Видя то, что Иоанн не сдвинулся с места, она со спешкой поднялась на крышу:
- Иоанн, что с тобой? Почему ты не спускаешься? Или до судного дня собираешься так стоять? Что, так и будешь ждать? – спросила она вновь. Не получив ответа, она встала прямо перед его носом. На то, чтобы удариться о землю, упав с крышы, остался всего лишь один шаг. У Марии дрожали коленки. Более того, внизу плакала её маленькая дочь.
- Иоанн! - воскликнула она в надежде обратить на себя внимания. Такой пронзительный крик издают, наверное, тогда, когда кого-то хотят привести в чувство. Зов Марии, конечно, был услышан, но это чуть не стоило ей жизни. Глаза Иоанна стали пугающе большими и с мигом зарделись в красный цвет. От испуга Мария сделала шаг назад, и в это время чуть не упала. Иоанн вовремя схватил её за плечи:
- Прости меня, Мария. Назад дороги нет, – сказал он. – Ты не жди меня больше, Мария. Я теперь никогда не вернусь. Я должен лететь, понимаешь, должен…
В его голосе, действительно, чувствовалась готовность к полету.
- Я полечу туда. В Иерусалим. Тебя заберу потом. И Сару. Я не брошу вас, – сказал он с перерывами. Было ощущение, что он окончательно решил про себя улететь. Это подкреплялось с его неизменной интонацией. Что касается Марии, то она стояла как статуя, без слов. Только выпученные глаза выдавали её за живую. Не слышен был даже её вздох.
- А теперь иди, – приказал Иоанн. И не смотри назад. Не оглядывайся Мария, я тебя знаю. Поэтому прошу тебя, не оглядывайся!
Позднее, Мария несколько раз сделает попытку восстановить образ Иоанна именно таким, каким его видела на тот раз. Никогда не сожалеет о том, что не оглянулась назад.
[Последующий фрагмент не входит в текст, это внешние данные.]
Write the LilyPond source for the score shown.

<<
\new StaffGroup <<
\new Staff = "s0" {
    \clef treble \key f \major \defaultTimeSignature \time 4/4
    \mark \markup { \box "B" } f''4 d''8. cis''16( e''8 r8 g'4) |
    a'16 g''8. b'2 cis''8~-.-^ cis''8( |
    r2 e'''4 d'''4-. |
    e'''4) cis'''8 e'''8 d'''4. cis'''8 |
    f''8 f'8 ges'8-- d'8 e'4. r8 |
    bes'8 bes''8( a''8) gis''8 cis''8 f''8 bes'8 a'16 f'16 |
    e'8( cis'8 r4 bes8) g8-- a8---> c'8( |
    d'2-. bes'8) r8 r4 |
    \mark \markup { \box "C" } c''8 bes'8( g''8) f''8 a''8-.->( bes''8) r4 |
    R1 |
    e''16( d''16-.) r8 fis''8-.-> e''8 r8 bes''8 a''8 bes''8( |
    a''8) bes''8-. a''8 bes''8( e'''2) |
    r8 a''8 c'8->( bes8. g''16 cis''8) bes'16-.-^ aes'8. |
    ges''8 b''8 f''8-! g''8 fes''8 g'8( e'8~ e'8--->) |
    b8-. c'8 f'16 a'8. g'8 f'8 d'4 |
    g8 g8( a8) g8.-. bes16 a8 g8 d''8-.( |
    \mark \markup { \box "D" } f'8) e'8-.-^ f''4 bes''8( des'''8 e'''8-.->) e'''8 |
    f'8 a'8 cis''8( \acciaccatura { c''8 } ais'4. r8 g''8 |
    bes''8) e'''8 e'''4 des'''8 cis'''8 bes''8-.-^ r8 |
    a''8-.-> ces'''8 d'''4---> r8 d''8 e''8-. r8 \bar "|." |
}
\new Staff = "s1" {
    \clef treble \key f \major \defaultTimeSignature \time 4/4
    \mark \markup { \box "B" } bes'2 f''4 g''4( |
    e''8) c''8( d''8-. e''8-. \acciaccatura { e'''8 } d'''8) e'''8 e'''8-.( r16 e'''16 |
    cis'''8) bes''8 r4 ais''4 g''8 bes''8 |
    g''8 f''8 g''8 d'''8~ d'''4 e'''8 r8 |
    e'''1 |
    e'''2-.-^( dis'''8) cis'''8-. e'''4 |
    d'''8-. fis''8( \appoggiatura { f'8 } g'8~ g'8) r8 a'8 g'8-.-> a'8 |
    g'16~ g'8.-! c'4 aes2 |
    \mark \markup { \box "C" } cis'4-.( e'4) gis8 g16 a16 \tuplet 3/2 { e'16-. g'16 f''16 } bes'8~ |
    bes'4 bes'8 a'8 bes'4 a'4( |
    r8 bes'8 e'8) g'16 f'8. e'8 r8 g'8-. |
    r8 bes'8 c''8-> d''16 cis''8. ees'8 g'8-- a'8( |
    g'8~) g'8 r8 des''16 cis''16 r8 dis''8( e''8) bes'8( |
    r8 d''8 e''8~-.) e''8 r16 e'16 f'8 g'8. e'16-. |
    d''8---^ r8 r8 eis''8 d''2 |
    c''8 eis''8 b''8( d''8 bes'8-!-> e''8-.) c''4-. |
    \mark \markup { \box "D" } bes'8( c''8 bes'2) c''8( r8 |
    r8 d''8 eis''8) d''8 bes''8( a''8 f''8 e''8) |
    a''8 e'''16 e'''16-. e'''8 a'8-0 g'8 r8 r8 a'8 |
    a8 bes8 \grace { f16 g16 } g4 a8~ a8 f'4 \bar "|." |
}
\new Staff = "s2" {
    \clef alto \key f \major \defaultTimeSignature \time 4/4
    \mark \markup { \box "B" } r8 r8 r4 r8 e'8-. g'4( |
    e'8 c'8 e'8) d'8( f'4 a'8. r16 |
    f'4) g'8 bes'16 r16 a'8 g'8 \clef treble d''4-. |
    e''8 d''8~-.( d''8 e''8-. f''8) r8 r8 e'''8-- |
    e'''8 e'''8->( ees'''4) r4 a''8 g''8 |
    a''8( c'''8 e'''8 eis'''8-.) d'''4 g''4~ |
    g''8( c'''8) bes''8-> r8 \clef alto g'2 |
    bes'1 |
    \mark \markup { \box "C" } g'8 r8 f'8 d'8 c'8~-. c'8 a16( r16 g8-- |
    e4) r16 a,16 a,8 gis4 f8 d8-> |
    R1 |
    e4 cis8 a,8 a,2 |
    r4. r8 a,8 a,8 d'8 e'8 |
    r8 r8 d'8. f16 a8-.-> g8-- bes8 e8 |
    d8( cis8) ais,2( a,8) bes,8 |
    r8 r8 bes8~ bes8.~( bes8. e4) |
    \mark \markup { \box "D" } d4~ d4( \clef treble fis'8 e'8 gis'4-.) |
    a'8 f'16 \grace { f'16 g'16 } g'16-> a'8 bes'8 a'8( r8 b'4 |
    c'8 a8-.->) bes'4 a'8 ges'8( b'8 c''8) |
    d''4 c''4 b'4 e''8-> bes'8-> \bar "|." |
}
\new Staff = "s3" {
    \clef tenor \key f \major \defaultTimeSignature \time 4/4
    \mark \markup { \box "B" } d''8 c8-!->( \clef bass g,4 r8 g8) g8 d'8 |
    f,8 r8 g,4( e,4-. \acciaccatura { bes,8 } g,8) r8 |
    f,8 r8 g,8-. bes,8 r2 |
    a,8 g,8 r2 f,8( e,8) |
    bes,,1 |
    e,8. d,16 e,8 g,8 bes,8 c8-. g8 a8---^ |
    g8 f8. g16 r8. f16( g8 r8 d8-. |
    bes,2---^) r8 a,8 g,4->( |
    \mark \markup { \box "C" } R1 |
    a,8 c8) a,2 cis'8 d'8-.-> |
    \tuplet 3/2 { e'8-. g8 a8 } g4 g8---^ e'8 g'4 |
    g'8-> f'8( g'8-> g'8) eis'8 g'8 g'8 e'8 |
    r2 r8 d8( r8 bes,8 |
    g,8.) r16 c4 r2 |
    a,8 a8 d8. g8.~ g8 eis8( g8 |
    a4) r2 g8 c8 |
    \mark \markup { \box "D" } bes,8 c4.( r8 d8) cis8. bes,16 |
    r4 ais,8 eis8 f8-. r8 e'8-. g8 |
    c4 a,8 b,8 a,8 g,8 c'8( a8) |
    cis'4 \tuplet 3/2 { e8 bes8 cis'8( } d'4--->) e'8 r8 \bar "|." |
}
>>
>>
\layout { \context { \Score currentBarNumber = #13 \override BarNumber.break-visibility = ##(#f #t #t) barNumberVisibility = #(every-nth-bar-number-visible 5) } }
Пугающе большие глаза Иоанна навсегда останутся у неё в памяти. Представляя их снова и снова на разных этапах жизни, она исчерпает от них тайный смысл как от иероглифов. В родных, и в то же время чуждых глазах Иоанна иногда будет появляться его печаль и надежда, присущая только юношам. А временами они заполнятся любовью к Марии. Каждый раз проходя мимо дома старика Давида, она бросит взгляд на крышу в надежде увидеть там Иоанна. Ни разу не оглянувшаяся Мария не забудет смотреть на крышу даже в последний день в своей жизни. Что касается Ерщалаима, то он до сих пор не знает, что произошло на крыше. Об этом никто не знает. Известно, что после той ночи больше не увидели Иоанна. Он остался с той ночью навсегда. Как будто испарился в воздухе, он не оставил следов. Его нигде не нашли. То ли от того, что хотят успокоить старика Давида, то ли от того, что сами в неё верят, люди уверены в том, что Иоанн улетел в Иерусалим. После той ночи старик Давид бен Соломон среди тех предрассветных прохожих, что проходят толпами по узким улицам Багдада, не увидел самого последнего из них. Старика в последний раз нашли заснувшим перед окном в ожидании того юноши.